Scientific classification
- Kingdom: Plantae
- Clade: Embryophytes
- Clade: Tracheophytes
- Clade: Spermatophytes
- Clade: Angiosperms
- Clade: Magnoliids
- Order: Magnoliales
- Family: Annonaceae
- Genus: Mitrephora
- Species: M. tomentosa
- Binomial name: Mitrephora tomentosa Hook.f. & Thomson
- Synonyms: Kinginda thorelii (Pierre) Kuntze Kinginda tomentosa (Hook.f. & Thomson) Kuntze Mitrephora bousigoniana Pierre Mitrephora collinsiae Craib Mitrephora edwardsii Pierre Mitrephora thorelii Pierre Mitrephora thorelii var. bousigoniana (Pierre) Finet & Gagnep.

= Mitrephora tomentosa =

- Genus: Mitrephora
- Species: tomentosa
- Authority: Hook.f. & Thomson
- Conservation status: LC
- Synonyms: Kinginda thorelii (Pierre) Kuntze, Kinginda tomentosa (Hook.f. & Thomson) Kuntze, Mitrephora bousigoniana Pierre, Mitrephora collinsiae Craib, Mitrephora edwardsii Pierre, Mitrephora thorelii Pierre, Mitrephora thorelii var. bousigoniana (Pierre) Finet & Gagnep.
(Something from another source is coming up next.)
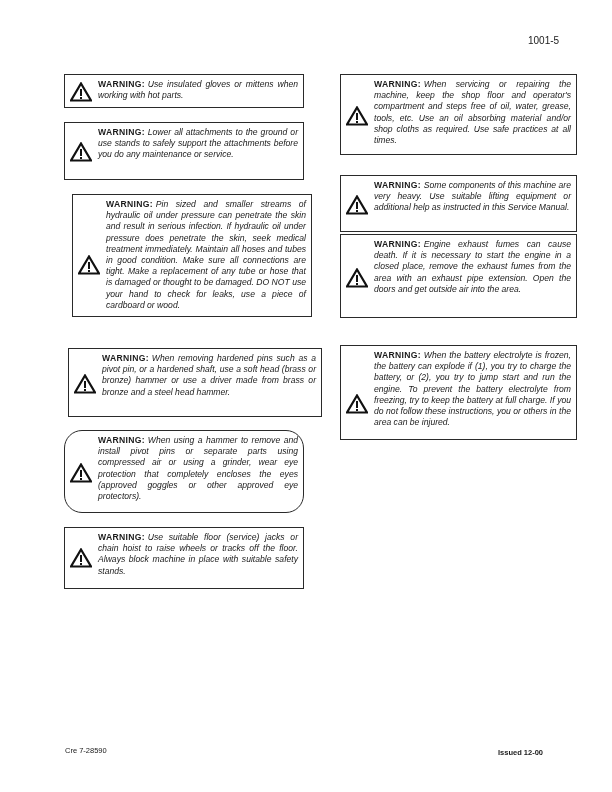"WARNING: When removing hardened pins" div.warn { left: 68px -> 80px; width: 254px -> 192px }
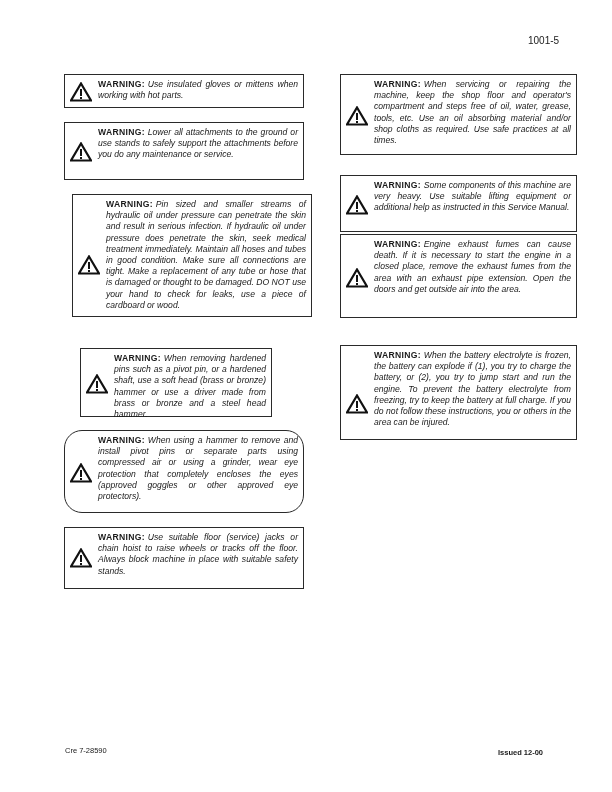"WARNING: Use suitable floor (service)" div.warn { height: 62px -> 47px }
Species of plant in the soursop family

Mitrephora tomentosa is a species of flowering plant in the family Annonaceae. It is native to Bangladesh, Cambodia, southern China, northeastern India, Laos, Myanmar, Thailand, and Vietnam. Joseph Hooker and Thomas Thomson, the British botanists who first formally described the species, named it after the dense covering of hair (tomentosus in Latin) on its young branches, leaves and flowers.

==Description==
It is a tree reaching 20 m in height. Its young branches are densely covered in fine, yellow-brown hairs and have lenticels. Its leathery, oval to lance-shaped leaves are 6.5–21.5 by 3–10 centimeters. The leaves have pointed tips and rounded or slightly lobed bases. The leaves are hairless and shiny on their upper surfaces and densely covered in fine hairs underneath. The leaves have 8–20 pairs of secondary veins emanating from their midribs. Its petioles are 4–12.5 by 1.2–3.5 millimeters and densely covered in fine, short, pale hairs. Its inflorescences are composed of up to 1–2 flowers on a densely hairy rachis positioned opposite from leaves. Each flower is born on a fleshy pedicel that is 11–22.5 by 1–2 millimeters and densely covered in fine yellow-brown hairs. Oval bracts at the base of pedicels are 4.4–5.1 by 3.5–5.1 millimeters while middle bracts are 4.1–7.4 by 5.5–9 millimeters. Its oval sepals are 5–9 by 5–9 millimeters. The outer surfaces of the sepals have dense, yellow-brown hairs; the inner surfaces have sparse hairs at their margins. Its flowers have 6 petals in two rows of three. The yellow, lance-shaped outer petals are 16–34 by 7.5–18 millimeters with pointed tips and wavy margins when mature. The outer surfaces of the outer petals are densely covered in fine brown hairs; the inner surfaces have sparse hairs. The inner petals are 8.5–16.5 by 7–12.5 millimeters and yellow with purple highlights. The inner petals have a basal claw below rhomboidal blade. The outer surfaces of the inner petals are densely covered in short pale brown hairs; the inner surfaces have longer hairs near their tips. Its flowers have numerous yellow, hairless stamen that are 1–1.3 by 0.4–0.6 millimeters. Its flowers have up to 12–17 carpels that are 1.5–1.7 by 0.5–0.8 millimeters. The carpels are covered in fine hairs. Its stigma are shaped like narrow, inverted cones. The carpels have 10–12 ovules arranged in two rows. Its fruit are found in clusters of 9–15. The round fruit are 12–23 by 8.5–19.5 millimeters. The fruit have a longitudinal ridge, their surface has a whitish waxy sheen and short brown hairs. The fruit are born on 16.5–38.5 by 1.5–2.8 millimeter stipes that have dense, long, brown hairs. The stipes are attached to a woody pedicels that is 15–33.5 by 2.7–4.3 millimeters and densely covered in pale brown hairs. The fruit have 4–10 brown, oval seeds that are 12 by 8 millimeters.

===Reproductive biology===
The pollen of M. tomentosa is shed as permanent tetrads.

==Habitat and distribution==
It has been observed growing in evergreen forests at elevations of 50-1200 m.